* [WORK INSTRUCTION]: Find every line of the listing below where "checkpointing" appears, and copy it.

BEGIN THE RECORDS

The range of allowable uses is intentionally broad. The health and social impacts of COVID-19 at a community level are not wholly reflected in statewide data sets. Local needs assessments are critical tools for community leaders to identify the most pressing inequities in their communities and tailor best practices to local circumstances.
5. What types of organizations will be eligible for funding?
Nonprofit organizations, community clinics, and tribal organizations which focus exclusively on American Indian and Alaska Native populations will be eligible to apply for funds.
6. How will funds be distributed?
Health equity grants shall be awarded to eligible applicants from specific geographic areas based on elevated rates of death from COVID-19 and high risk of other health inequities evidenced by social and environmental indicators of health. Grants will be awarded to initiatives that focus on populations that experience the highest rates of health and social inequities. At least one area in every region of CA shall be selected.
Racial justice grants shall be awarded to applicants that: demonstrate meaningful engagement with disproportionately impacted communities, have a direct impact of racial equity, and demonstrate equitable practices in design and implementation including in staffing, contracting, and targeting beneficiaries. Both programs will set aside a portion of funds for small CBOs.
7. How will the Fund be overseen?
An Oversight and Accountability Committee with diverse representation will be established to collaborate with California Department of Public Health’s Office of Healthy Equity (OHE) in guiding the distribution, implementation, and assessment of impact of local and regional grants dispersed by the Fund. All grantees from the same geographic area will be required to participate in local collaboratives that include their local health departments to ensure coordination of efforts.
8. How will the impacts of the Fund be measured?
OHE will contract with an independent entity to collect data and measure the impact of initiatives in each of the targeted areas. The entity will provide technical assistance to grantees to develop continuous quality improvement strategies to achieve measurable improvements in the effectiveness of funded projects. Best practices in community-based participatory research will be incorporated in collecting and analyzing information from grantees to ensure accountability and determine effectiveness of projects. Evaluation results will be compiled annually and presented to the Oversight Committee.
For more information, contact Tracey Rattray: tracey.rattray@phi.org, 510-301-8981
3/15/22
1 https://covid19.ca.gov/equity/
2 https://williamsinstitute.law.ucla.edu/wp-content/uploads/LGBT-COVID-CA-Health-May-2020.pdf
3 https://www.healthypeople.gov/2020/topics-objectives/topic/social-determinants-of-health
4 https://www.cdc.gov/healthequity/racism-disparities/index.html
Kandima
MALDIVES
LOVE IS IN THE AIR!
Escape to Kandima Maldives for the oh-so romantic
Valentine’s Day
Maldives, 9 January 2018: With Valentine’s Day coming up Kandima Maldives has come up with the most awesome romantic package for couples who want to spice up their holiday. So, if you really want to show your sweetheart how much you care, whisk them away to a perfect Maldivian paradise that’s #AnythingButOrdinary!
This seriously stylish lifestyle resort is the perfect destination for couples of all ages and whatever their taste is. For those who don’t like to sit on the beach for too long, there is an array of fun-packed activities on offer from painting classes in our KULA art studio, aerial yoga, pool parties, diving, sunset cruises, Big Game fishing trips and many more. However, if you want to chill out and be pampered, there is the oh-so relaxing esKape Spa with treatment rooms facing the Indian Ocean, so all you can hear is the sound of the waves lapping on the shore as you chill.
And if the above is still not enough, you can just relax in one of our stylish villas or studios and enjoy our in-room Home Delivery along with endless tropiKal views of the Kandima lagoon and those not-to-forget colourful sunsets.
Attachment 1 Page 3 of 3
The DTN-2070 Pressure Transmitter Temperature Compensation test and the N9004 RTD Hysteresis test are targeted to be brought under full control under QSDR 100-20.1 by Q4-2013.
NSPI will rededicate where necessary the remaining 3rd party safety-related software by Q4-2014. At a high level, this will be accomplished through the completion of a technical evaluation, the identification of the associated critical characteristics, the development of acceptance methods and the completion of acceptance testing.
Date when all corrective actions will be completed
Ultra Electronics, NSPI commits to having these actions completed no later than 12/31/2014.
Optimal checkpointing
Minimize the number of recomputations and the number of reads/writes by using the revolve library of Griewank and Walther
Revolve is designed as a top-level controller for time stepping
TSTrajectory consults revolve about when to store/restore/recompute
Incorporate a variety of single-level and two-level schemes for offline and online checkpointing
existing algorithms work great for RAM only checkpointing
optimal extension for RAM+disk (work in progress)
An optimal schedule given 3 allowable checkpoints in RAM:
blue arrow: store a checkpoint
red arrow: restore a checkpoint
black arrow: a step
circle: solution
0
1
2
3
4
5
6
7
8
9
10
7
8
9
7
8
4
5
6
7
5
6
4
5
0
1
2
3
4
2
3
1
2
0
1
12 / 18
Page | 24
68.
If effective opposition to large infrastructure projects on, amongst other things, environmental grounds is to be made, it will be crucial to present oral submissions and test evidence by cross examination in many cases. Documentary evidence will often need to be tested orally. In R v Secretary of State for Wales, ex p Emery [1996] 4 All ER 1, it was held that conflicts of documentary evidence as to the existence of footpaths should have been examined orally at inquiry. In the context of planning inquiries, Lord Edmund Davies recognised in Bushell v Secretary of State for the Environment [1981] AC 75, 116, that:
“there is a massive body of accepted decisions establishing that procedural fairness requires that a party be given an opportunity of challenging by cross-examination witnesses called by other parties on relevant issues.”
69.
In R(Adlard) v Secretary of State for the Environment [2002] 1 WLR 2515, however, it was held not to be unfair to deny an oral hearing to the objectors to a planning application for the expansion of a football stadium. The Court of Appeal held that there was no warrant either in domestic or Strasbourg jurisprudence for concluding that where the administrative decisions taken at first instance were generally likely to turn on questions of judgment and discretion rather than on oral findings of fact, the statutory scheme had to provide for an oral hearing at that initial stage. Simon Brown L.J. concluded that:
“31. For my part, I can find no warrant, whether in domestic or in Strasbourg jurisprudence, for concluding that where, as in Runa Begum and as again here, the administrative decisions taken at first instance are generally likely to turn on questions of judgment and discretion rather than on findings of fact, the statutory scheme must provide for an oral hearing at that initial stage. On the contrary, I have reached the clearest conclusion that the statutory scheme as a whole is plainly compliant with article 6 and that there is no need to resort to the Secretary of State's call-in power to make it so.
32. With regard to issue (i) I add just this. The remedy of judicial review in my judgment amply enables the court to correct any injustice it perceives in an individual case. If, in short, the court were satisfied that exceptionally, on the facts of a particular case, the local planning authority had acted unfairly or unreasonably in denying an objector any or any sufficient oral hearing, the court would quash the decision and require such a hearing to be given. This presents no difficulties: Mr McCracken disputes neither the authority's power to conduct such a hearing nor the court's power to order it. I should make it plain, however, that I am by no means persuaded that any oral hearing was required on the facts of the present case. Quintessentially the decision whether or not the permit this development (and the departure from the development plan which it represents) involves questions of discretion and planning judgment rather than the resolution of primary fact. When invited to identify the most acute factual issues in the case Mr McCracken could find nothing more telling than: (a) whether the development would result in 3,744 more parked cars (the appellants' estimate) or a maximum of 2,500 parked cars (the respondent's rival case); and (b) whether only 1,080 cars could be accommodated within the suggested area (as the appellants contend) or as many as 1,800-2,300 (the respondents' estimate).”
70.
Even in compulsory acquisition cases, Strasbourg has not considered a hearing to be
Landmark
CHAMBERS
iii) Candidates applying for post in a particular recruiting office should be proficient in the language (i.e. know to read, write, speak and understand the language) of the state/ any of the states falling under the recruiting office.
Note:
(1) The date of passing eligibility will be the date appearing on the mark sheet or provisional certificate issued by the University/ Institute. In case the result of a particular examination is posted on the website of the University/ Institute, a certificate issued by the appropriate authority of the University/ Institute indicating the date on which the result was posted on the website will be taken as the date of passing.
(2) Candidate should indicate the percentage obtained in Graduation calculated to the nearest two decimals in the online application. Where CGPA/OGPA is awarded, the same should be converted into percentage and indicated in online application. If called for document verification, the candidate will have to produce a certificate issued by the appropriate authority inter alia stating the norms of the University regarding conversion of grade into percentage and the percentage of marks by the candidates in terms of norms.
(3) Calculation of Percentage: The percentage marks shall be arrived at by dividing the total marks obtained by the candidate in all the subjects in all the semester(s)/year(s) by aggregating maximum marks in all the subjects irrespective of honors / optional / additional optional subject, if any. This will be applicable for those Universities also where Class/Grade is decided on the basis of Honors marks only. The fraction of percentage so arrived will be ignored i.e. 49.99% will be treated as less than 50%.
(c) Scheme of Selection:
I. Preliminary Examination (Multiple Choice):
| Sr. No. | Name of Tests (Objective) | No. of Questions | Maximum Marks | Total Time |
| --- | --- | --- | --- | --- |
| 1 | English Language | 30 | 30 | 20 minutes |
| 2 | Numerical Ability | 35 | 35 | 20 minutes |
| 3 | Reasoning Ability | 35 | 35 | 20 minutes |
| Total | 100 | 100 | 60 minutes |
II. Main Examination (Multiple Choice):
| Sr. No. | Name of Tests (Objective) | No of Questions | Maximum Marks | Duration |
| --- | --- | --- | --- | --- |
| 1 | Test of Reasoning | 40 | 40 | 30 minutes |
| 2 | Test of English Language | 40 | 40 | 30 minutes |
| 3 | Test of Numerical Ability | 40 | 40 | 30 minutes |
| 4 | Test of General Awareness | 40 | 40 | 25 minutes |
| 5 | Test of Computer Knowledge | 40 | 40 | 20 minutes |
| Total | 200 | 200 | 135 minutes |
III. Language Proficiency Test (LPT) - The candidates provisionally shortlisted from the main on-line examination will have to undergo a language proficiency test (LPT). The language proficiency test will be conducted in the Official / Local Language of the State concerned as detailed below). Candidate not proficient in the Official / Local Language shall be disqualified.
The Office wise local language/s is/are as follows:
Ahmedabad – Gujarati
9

END THE RECORDS

* [ANSWER TO THE EXERCISE]:
Optimal checkpointing
Incorporate a variety of single-level and two-level schemes for offline and online checkpointing
existing algorithms work great for RAM only checkpointing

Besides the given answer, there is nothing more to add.